(Saved entries)
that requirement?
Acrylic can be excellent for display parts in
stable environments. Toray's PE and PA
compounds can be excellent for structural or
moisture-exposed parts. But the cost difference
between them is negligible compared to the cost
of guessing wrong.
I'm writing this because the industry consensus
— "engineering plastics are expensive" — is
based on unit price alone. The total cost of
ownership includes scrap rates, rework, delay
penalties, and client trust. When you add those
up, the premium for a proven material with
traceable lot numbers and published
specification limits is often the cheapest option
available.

→ **WHAT TO DO**
From the line containing "specification limits is" down to the last line of the records above, print every line exactly, with both ends kept.

→ **EXERCISE RESULT**
specification limits is often the cheapest option
available.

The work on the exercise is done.